Now the less lovely part – what happens then?
Ok, deep breath, here goes!
The food & drinks you eat all mix with fluids in the stomach. The clear fluids are absorbed quickly there as are simple sugars like glucose, most of the rest pushes along to mix with more enzymes to help absorb it. At this stage each Movicol molecule is still attached to its water.

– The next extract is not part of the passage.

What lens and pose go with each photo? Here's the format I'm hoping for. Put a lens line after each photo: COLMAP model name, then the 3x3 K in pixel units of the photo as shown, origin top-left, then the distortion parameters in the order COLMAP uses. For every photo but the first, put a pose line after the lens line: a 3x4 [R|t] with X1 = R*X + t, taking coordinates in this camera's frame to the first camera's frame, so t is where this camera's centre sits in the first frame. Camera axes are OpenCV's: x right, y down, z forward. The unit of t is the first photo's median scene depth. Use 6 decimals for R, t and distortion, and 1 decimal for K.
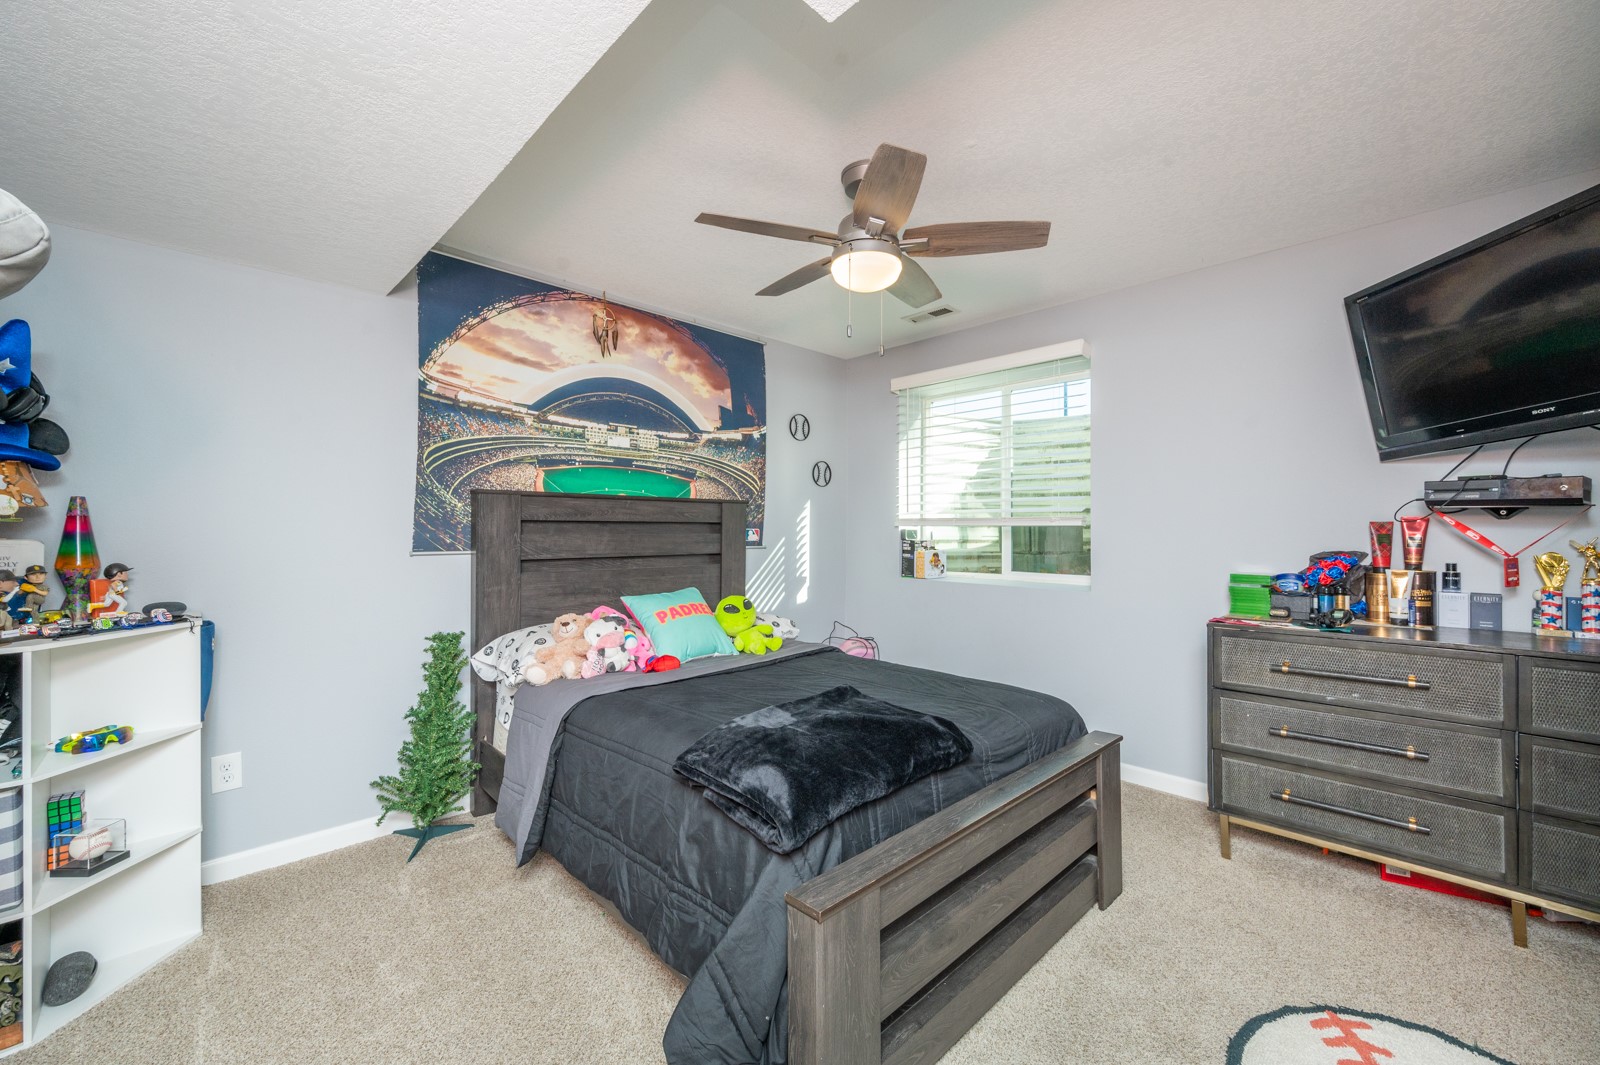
lens RADIAL K [[639.2, 0, 799.1], [0, 639.2, 529.0], [0, 0, 1]] dist [-0.003080, -0.000274]
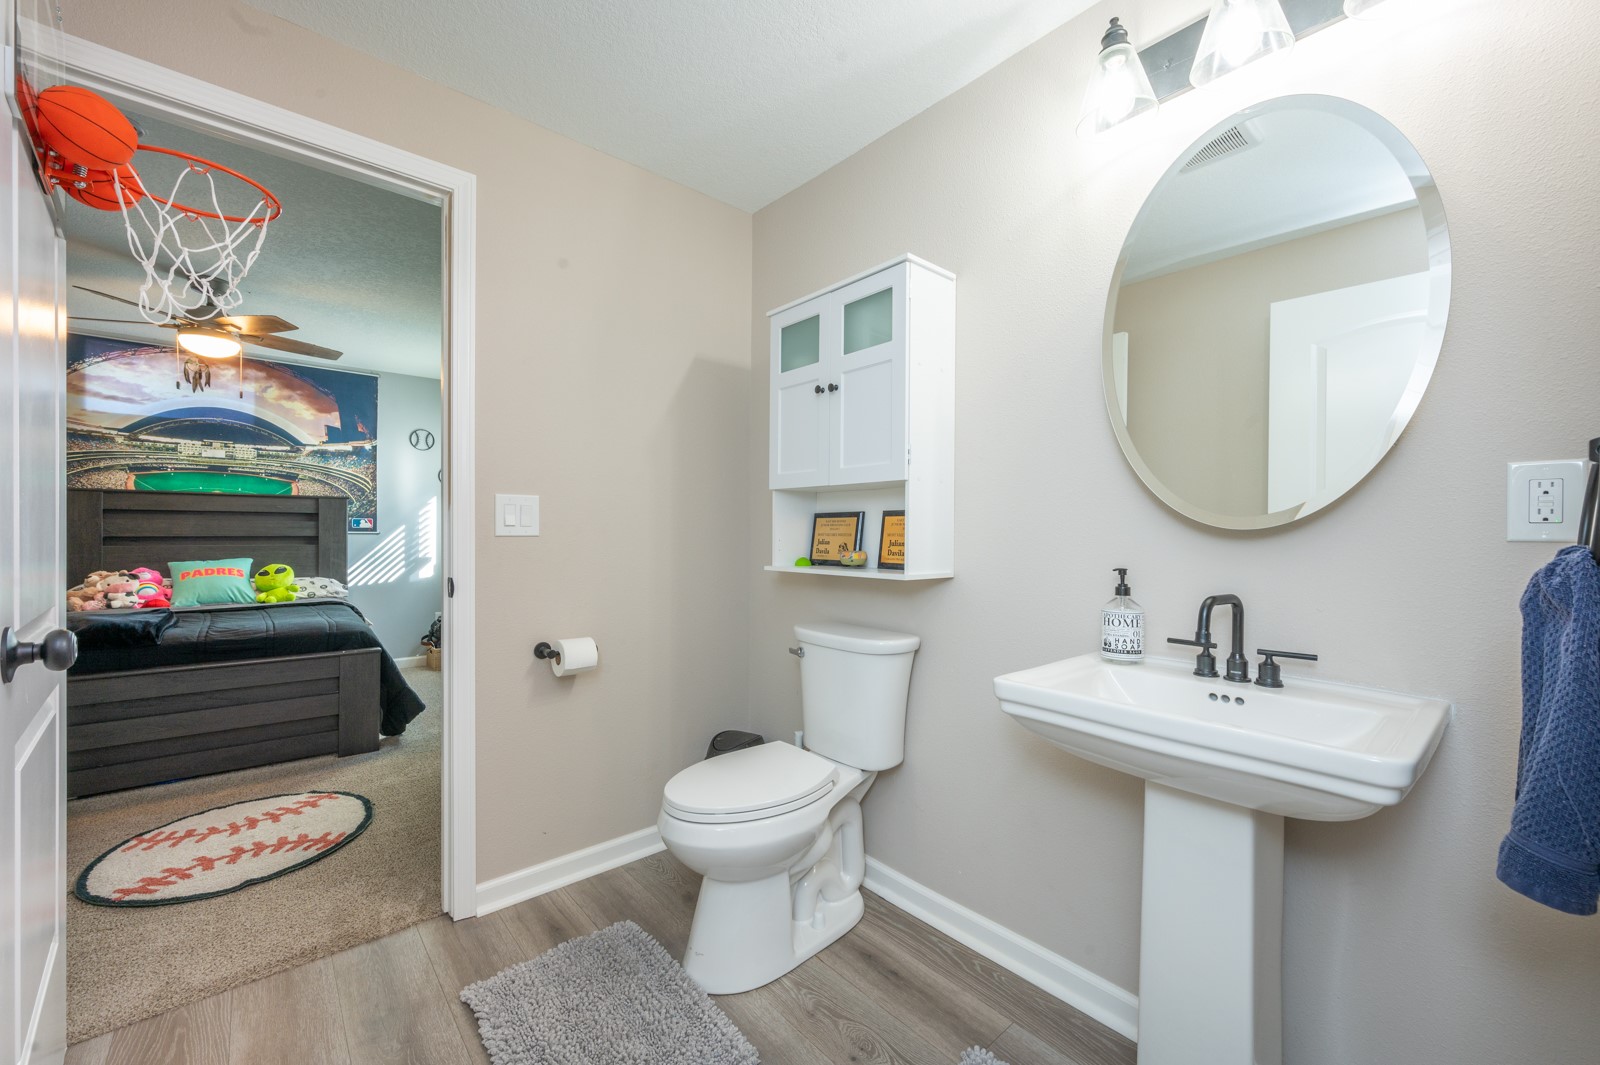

They continue like that through the small bowel and enter the large bowel at the same level as the appendix (the caecum). This is inside your abdomen (of course) just above your right hip. It then passes in an inverted ‘U’ shape along to the end of the large bowel. Some nutrients are absorbed here but generally water is absorbed so that the stools get drier and drier as they get to the end.
Now the action bit!
The Movicol molecules continue being pushed along attached to the same water molecules. When it reaches the impacted stool (the stool that’s backed-up) it can do a number of things:
1) form a normal stool and by weight of this push that ahead of it out (‘rocks’)
2) remain loose and build-up a head of pressure sufficient to push that ahead of it out
3) remain loose and effectively break-up the stool ahead of it out as small bits or loose stool rather than expected ‘rocks’
It seems to be a variable proportion of these which varies from person to person.
I hope that this makes some sense – and makes taking this medicine easier.
It is hard to remember now, but in the days of lactulose and senna alone, treatment was much more difficult.